WORK TO BE COMPLETED> Please rewrite the lines below as a numbered list, leaving out any blank lines.

STORED DATA>
-*-*-

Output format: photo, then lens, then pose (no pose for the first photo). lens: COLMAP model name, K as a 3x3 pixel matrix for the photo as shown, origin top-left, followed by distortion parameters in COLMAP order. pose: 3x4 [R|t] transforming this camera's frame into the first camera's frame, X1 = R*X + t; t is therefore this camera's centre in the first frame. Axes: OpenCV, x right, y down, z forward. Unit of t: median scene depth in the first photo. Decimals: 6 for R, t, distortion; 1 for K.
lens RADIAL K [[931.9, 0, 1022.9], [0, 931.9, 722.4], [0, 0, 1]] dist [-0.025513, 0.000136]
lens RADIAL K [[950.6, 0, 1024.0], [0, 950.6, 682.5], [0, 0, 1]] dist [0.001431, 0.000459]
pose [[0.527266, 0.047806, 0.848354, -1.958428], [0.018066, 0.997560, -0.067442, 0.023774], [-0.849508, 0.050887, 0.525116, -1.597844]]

-*-*-

EXPECTED ANSWER>
1. Output format: photo, then lens, then pose (no pose for the first photo). lens: COLMAP model name, K as a 3x3 pixel matrix for the photo as shown, origin top-left, followed by distortion parameters in COLMAP order. pose: 3x4 [R|t] transforming this camera's frame into the first camera's frame, X1 = R*X + t; t is therefore this camera's centre in the first frame. Axes: OpenCV, x right, y down, z forward. Unit of t: median scene depth in the first photo. Decimals: 6 for R, t, distortion; 1 for K.
2. lens RADIAL K [[931.9, 0, 1022.9], [0, 931.9, 722.4], [0, 0, 1]] dist [-0.025513, 0.000136]
3. lens RADIAL K [[950.6, 0, 1024.0], [0, 950.6, 682.5], [0, 0, 1]] dist [0.001431, 0.000459]
4. pose [[0.527266, 0.047806, 0.848354, -1.958428], [0.018066, 0.997560, -0.067442, 0.023774], [-0.849508, 0.050887, 0.525116, -1.597844]]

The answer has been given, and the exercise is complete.